_WRITTEN PROBLEM A_. Reproduce the passage of the R-help post on the gee random effects model that runs between "If you want" and "row.names = c(NA, -3L))", inclusive.
_WRITTEN PROBLEM B_. Carry on the R-help post about the rank-deficient gee model from the point where it stops.

_EXTRACT_.
[R] random effects model
arun
smartpink111 at yahoo.com
Mon Jan 14 20:24:41 CET 2013
Hi,
I get the error message.
BP.gee8<- gee(hibp14~time*Categ,data=BPsub7,id=CODEA,family=binomial,corstr="exchangeable",na.action=na.omit)
#Beginning Cgee S-function, @(#) geeformula.q 4.13 98/01/27
#Error in gee(hibp14 ~ time * Categ, data = BPsub7, id = CODEA, family = binomial, :
# rank-deficient model matrix
#Reason I mentioned before.
If you want to see what is happening, you could check this:
dat1<-structure(list(CODEA = c(3L, 7L, 8L), IntScore = c(0L, 0L, 0L
), Obese14 = c(1L, 0L, 1L), Overweight14 = c(1L, 1L, 1L), Obese21 = c(1L,
1L, 0L), Overweight21 = c(1L, 1L, 0L), hibp14 = c(1L, 0L, 1L),
hibp21 = c(0L, 1L, 0L)), .Names = c("CODEA", "IntScore",
"Obese14", "Overweight14", "Obese21", "Overweight21", "hibp14",
"hibp21"), class = "data.frame", row.names = c(NA, -3L))
reshape(dat1,idvar="CODEA",timevar="time",sep="_",varying=list(c("Obese14","Obese21"),c("Overweight14","Overweight21")),v.names=c("Obese","Overweight"),times=factor(c(1,2)),direction="long") #your code
# CODEA IntScore hibp14 hibp21 time Obese Overweight #here hibp14/hibp21 (response variable) gets replicated i.e. hibp14 values are the same for time==1 and time==2 whereas Obese, Overweigh #values change
#3.1 3 0 1 0 1 1 1
#7.1 7 0 0 1 1 0 1
#8.1 8 0 1 0 1 1 1
#3.2 3 0 1 0 2 1 1
#7.2 7 0 0 1 2 1 1
#8.2 8 0 1 0 2 0 0
A.K.

_Dataset records_.
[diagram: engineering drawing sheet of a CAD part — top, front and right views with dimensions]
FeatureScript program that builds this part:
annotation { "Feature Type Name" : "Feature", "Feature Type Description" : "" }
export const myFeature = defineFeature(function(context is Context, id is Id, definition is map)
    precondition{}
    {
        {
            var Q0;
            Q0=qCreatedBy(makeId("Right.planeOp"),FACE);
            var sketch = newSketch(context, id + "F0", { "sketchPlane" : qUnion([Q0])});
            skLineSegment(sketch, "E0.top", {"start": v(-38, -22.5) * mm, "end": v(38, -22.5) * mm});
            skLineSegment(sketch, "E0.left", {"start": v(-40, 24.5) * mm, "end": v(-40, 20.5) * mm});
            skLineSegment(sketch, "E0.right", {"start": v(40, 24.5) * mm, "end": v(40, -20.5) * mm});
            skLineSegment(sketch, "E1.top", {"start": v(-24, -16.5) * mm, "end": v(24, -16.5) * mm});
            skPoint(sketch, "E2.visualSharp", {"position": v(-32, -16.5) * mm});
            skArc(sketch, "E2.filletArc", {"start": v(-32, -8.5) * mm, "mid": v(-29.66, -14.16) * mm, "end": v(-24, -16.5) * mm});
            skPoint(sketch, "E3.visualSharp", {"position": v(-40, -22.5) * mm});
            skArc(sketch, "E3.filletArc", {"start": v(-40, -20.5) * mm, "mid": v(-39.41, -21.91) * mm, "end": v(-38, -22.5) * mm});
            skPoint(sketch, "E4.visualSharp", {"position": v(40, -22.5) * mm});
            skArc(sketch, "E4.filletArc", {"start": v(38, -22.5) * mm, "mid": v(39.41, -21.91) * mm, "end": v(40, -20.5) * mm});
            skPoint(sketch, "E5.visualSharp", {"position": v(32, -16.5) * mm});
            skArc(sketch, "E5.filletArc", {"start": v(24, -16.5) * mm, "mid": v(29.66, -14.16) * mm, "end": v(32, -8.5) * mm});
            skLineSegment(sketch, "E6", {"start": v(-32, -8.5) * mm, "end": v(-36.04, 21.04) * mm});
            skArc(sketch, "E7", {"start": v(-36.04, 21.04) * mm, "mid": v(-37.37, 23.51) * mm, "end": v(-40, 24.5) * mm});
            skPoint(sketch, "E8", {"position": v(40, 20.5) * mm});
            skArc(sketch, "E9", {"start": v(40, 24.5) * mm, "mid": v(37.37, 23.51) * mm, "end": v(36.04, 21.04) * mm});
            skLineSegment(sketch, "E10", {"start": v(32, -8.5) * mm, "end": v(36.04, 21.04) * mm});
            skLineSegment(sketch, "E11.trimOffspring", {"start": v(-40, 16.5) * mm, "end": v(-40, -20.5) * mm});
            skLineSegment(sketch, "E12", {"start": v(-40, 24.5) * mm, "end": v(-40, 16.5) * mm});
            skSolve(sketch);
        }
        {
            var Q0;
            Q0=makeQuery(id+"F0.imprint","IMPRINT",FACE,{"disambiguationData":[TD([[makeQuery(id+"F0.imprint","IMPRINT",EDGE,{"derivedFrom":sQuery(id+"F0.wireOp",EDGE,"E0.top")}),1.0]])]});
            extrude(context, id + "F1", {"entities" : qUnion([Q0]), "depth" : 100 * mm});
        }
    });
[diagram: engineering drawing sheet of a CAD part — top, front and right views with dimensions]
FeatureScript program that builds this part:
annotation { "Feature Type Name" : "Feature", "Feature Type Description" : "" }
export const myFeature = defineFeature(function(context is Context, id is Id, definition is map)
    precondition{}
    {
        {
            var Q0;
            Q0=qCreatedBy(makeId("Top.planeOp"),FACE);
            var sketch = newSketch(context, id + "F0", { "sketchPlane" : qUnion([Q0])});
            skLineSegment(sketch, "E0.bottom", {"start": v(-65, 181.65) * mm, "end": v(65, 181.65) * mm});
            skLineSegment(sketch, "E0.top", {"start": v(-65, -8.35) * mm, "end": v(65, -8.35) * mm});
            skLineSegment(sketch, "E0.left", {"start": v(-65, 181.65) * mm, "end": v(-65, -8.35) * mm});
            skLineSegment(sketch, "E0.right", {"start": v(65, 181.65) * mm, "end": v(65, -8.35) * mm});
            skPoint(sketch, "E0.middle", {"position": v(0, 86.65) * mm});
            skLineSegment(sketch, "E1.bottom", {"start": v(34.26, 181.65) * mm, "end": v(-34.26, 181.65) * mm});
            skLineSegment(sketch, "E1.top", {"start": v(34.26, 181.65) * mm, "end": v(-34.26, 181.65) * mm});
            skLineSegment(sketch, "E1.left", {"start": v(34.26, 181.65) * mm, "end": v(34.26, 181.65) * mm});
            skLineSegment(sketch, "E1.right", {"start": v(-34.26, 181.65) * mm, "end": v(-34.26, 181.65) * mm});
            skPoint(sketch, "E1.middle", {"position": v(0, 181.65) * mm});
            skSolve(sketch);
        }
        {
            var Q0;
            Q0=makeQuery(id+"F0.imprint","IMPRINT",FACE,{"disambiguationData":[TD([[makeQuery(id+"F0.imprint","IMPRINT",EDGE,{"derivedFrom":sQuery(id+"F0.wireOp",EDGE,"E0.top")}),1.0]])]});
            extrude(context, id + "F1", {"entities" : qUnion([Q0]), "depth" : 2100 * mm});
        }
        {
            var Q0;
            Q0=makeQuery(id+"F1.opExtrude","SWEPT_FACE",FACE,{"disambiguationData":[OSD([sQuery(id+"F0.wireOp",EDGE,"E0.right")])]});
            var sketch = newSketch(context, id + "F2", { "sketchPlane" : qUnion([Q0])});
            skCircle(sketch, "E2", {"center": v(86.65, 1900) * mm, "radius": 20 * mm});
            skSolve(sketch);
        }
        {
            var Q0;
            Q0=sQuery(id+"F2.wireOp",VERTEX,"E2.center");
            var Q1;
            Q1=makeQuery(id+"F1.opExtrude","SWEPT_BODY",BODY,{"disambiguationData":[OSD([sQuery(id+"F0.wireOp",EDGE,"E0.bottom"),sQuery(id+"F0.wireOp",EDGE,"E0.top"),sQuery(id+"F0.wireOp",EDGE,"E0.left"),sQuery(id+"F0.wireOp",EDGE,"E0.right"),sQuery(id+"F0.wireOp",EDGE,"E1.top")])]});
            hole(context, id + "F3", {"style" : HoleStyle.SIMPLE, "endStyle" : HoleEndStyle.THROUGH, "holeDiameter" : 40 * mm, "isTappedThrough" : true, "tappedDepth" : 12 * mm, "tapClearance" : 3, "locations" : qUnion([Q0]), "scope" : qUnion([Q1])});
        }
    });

_WRITTEN REPLY A_.
If you want to see what is happening, you could check this:
dat1<-structure(list(CODEA = c(3L, 7L, 8L), IntScore = c(0L, 0L, 0L
), Obese14 = c(1L, 0L, 1L), Overweight14 = c(1L, 1L, 1L), Obese21 = c(1L,
1L, 0L), Overweight21 = c(1L, 1L, 0L), hibp14 = c(1L, 0L, 1L),
hibp21 = c(0L, 1L, 0L)), .Names = c("CODEA", "IntScore",
"Obese14", "Overweight14", "Obese21", "Overweight21", "hibp14",
"hibp21"), class = "data.frame", row.names = c(NA, -3L))

_WRITTEN REPLY B_.
----- Original Message -----
From: rex2013 <usha.nathan at gmail.com>
To: r-help at r-project.org
Cc:
Sent: Monday, January 14, 2013 3:04 AM
Subject: Re: [R] random effects model
Sorry
I have corrected the mistakes:
BP.stack3 <-
reshape(Copy.of.BP_2,idvar="CODEA",timevar="time",sep="_",varying=list(c("Obese14","Obese21"),c("Overweight14","Overweight21")),v.names=c("Obese","Overweight"),times=factor(c(1,2)),direction="long")
BP.stack3
head(BP.stack3)
tail(BP.stack3)
names(BP.stack3)[c(2,3,4,5,6,7)] <-
c("Sex","MaternalAge","Education","Birthplace","AggScore","IntScore")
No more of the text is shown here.